[What this task involves] Output the records below again, precisely as they are written.

*** Opening Dataset ***

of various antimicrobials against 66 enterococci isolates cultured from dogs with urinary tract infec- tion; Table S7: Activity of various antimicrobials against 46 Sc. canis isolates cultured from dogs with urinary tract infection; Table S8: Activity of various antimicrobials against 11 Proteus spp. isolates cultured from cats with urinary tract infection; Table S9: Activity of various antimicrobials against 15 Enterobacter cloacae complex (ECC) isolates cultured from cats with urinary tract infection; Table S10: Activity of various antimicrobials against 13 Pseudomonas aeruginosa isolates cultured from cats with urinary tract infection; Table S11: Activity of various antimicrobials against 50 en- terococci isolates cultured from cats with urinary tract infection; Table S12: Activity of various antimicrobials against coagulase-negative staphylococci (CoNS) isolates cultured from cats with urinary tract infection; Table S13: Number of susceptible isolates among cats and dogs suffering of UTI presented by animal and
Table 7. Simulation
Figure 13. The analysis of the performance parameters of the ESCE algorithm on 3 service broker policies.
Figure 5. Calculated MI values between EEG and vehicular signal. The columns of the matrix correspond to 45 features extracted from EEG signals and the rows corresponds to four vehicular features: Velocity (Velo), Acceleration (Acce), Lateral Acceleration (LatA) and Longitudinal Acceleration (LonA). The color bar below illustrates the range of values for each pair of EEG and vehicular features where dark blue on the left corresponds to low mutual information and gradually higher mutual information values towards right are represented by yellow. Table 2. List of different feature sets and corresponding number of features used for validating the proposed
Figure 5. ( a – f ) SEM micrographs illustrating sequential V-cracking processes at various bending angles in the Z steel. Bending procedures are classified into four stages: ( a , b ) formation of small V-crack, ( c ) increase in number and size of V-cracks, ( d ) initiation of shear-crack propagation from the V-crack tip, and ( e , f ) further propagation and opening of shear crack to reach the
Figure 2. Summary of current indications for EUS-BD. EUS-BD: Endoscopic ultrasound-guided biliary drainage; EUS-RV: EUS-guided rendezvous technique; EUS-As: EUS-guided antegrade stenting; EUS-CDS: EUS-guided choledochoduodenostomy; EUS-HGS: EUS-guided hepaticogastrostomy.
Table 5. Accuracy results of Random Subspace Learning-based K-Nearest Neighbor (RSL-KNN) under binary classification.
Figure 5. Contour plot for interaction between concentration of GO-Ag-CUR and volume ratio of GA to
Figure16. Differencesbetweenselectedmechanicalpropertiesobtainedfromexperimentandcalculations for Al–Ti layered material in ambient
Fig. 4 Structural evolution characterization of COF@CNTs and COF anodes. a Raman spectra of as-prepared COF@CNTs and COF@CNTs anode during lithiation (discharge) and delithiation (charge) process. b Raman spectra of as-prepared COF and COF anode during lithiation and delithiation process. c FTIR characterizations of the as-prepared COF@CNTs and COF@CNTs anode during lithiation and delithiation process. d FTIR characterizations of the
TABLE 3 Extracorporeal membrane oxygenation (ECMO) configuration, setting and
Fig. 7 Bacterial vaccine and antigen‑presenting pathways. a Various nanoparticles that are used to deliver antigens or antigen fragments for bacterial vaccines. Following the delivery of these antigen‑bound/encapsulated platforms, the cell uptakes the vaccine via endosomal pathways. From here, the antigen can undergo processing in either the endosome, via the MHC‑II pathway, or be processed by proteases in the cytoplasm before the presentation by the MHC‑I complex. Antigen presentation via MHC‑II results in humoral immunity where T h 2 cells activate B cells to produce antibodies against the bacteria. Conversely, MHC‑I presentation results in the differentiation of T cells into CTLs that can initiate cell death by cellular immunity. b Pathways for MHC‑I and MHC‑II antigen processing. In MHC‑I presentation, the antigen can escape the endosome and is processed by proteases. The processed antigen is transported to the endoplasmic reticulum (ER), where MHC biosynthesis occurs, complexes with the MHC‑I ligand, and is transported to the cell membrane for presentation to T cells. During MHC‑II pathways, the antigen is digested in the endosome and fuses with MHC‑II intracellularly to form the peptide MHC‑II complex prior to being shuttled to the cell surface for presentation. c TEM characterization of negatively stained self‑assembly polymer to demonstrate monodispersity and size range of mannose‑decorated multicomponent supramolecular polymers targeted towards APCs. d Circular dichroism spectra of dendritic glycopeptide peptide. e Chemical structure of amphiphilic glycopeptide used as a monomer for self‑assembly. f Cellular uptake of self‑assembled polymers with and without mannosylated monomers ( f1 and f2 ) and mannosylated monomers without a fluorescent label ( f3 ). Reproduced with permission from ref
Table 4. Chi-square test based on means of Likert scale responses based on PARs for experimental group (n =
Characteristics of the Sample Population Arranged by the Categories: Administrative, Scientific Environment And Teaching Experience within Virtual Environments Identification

*** Closing Dataset ***

[Answer section]
of various antimicrobials against 66 enterococci isolates cultured from dogs with urinary tract infec- tion; Table S7: Activity of various antimicrobials against 46 Sc. canis isolates cultured from dogs with urinary tract infection; Table S8: Activity of various antimicrobials against 11 Proteus spp. isolates cultured from cats with urinary tract infection; Table S9: Activity of various antimicrobials against 15 Enterobacter cloacae complex (ECC) isolates cultured from cats with urinary tract infection; Table S10: Activity of various antimicrobials against 13 Pseudomonas aeruginosa isolates cultured from cats with urinary tract infection; Table S11: Activity of various antimicrobials against 50 en- terococci isolates cultured from cats with urinary tract infection; Table S12: Activity of various antimicrobials against coagulase-negative staphylococci (CoNS) isolates cultured from cats with urinary tract infection; Table S13: Number of susceptible isolates among cats and dogs suffering of UTI presented by animal and
Table 7. Simulation
Figure 13. The analysis of the performance parameters of the ESCE algorithm on 3 service broker policies.
Figure 5. Calculated MI values between EEG and vehicular signal. The columns of the matrix correspond to 45 features extracted from EEG signals and the rows corresponds to four vehicular features: Velocity (Velo), Acceleration (Acce), Lateral Acceleration (LatA) and Longitudinal Acceleration (LonA). The color bar below illustrates the range of values for each pair of EEG and vehicular features where dark blue on the left corresponds to low mutual information and gradually higher mutual information values towards right are represented by yellow. Table 2. List of different feature sets and corresponding number of features used for validating the proposed
Figure 5. ( a – f ) SEM micrographs illustrating sequential V-cracking processes at various bending angles in the Z steel. Bending procedures are classified into four stages: ( a , b ) formation of small V-crack, ( c ) increase in number and size of V-cracks, ( d ) initiation of shear-crack propagation from the V-crack tip, and ( e , f ) further propagation and opening of shear crack to reach the
Figure 2. Summary of current indications for EUS-BD. EUS-BD: Endoscopic ultrasound-guided biliary drainage; EUS-RV: EUS-guided rendezvous technique; EUS-As: EUS-guided antegrade stenting; EUS-CDS: EUS-guided choledochoduodenostomy; EUS-HGS: EUS-guided hepaticogastrostomy.
Table 5. Accuracy results of Random Subspace Learning-based K-Nearest Neighbor (RSL-KNN) under binary classification.
Figure 5. Contour plot for interaction between concentration of GO-Ag-CUR and volume ratio of GA to
Figure16. Differencesbetweenselectedmechanicalpropertiesobtainedfromexperimentandcalculations for Al–Ti layered material in ambient
Fig. 4 Structural evolution characterization of COF@CNTs and COF anodes. a Raman spectra of as-prepared COF@CNTs and COF@CNTs anode during lithiation (discharge) and delithiation (charge) process. b Raman spectra of as-prepared COF and COF anode during lithiation and delithiation process. c FTIR characterizations of the as-prepared COF@CNTs and COF@CNTs anode during lithiation and delithiation process. d FTIR characterizations of the
TABLE 3 Extracorporeal membrane oxygenation (ECMO) configuration, setting and
Fig. 7 Bacterial vaccine and antigen‑presenting pathways. a Various nanoparticles that are used to deliver antigens or antigen fragments for bacterial vaccines. Following the delivery of these antigen‑bound/encapsulated platforms, the cell uptakes the vaccine via endosomal pathways. From here, the antigen can undergo processing in either the endosome, via the MHC‑II pathway, or be processed by proteases in the cytoplasm before the presentation by the MHC‑I complex. Antigen presentation via MHC‑II results in humoral immunity where T h 2 cells activate B cells to produce antibodies against the bacteria. Conversely, MHC‑I presentation results in the differentiation of T cells into CTLs that can initiate cell death by cellular immunity. b Pathways for MHC‑I and MHC‑II antigen processing. In MHC‑I presentation, the antigen can escape the endosome and is processed by proteases. The processed antigen is transported to the endoplasmic reticulum (ER), where MHC biosynthesis occurs, complexes with the MHC‑I ligand, and is transported to the cell membrane for presentation to T cells. During MHC‑II pathways, the antigen is digested in the endosome and fuses with MHC‑II intracellularly to form the peptide MHC‑II complex prior to being shuttled to the cell surface for presentation. c TEM characterization of negatively stained self‑assembly polymer to demonstrate monodispersity and size range of mannose‑decorated multicomponent supramolecular polymers targeted towards APCs. d Circular dichroism spectra of dendritic glycopeptide peptide. e Chemical structure of amphiphilic glycopeptide used as a monomer for self‑assembly. f Cellular uptake of self‑assembled polymers with and without mannosylated monomers ( f1 and f2 ) and mannosylated monomers without a fluorescent label ( f3 ). Reproduced with permission from ref
Table 4. Chi-square test based on means of Likert scale responses based on PARs for experimental group (n =
Characteristics of the Sample Population Arranged by the Categories: Administrative, Scientific Environment And Teaching Experience within Virtual Environments Identification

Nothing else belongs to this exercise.